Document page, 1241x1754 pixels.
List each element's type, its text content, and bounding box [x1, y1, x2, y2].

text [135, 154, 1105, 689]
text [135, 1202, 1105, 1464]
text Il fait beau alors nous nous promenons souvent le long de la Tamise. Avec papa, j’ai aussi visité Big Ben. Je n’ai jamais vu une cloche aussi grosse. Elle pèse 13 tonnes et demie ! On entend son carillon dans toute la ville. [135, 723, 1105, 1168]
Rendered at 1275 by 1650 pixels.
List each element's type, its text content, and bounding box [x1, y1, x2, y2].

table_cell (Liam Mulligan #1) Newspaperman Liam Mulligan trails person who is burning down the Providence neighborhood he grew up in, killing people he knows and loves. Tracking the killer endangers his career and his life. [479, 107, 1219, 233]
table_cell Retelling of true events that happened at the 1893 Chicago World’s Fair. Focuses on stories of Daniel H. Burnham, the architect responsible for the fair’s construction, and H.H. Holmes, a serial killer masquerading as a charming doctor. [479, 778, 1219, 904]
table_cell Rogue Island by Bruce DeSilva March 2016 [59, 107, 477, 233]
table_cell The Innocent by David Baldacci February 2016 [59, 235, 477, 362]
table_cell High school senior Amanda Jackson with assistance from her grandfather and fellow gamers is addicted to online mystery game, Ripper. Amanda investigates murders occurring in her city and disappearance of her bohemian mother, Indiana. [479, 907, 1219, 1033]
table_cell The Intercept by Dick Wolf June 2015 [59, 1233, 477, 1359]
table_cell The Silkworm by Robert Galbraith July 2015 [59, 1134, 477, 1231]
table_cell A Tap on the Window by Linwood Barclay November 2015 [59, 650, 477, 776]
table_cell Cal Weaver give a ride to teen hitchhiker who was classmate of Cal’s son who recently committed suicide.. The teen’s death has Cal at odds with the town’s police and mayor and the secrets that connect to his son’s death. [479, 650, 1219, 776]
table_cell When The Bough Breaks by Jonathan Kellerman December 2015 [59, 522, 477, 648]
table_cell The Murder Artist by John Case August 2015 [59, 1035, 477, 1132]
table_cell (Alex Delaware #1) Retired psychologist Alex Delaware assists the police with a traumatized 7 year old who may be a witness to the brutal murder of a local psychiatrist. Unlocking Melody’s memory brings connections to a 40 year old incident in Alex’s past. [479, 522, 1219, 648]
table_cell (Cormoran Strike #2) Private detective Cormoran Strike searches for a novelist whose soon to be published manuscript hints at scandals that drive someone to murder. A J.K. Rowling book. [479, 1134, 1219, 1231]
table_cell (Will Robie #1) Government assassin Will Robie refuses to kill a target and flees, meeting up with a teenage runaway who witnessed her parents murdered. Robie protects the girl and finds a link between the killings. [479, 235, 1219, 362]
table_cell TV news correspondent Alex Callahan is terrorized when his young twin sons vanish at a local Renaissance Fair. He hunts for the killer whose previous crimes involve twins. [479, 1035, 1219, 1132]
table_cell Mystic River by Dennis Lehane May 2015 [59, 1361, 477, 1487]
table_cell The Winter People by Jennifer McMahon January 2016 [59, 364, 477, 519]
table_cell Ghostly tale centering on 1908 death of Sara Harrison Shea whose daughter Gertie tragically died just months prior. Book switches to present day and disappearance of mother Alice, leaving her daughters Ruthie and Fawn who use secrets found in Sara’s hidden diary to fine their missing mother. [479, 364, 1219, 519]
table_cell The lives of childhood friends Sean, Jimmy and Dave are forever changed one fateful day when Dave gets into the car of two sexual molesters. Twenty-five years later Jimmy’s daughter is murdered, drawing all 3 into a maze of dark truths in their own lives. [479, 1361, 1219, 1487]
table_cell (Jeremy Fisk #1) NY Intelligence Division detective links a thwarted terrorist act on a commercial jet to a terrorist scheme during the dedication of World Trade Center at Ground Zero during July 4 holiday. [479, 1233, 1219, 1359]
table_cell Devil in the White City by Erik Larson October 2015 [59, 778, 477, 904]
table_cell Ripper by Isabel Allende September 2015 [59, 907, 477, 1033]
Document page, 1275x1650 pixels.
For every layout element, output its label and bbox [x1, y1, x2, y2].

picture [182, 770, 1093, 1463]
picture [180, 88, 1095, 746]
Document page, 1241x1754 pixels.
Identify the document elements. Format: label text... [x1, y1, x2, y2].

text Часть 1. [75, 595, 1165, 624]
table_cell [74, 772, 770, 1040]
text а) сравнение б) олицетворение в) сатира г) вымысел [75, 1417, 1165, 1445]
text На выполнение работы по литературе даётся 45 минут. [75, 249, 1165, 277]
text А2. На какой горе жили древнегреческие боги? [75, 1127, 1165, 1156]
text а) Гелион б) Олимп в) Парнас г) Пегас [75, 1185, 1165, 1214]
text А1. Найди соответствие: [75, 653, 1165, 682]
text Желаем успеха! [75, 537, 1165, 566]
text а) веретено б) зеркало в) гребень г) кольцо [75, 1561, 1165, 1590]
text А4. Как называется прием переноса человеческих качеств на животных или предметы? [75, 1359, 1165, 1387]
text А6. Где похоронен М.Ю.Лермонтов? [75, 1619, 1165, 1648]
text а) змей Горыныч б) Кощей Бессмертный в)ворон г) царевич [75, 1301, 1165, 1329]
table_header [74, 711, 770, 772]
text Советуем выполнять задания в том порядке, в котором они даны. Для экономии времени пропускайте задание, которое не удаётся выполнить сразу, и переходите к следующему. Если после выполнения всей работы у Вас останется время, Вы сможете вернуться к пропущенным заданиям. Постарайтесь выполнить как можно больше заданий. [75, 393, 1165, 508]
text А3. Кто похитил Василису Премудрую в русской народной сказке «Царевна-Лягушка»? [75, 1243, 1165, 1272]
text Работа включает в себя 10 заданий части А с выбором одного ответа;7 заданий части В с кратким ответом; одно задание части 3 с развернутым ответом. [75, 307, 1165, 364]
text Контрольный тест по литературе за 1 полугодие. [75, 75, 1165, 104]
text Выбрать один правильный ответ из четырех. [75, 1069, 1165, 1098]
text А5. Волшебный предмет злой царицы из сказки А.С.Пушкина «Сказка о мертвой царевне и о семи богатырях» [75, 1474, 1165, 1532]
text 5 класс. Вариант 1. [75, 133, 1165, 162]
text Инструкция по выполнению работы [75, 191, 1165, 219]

**What you have to do**
Whenever the string "работы" shows up in a line of the records, copy that line.

**Answer for this exercise**
text На выполнение работы по литературе даётся 45 минут. [75, 249, 1165, 277]
text Советуем выполнять задания в том порядке, в котором они даны. Для экономии времени пропускайте задание, которое не удаётся выполнить сразу, и переходите к следующему. Если после выполнения всей работы у Вас останется время, Вы сможете вернуться к пропущенным заданиям. Постарайтесь выполнить как можно больше заданий. [75, 393, 1165, 508]
text Инструкция по выполнению работы [75, 191, 1165, 219]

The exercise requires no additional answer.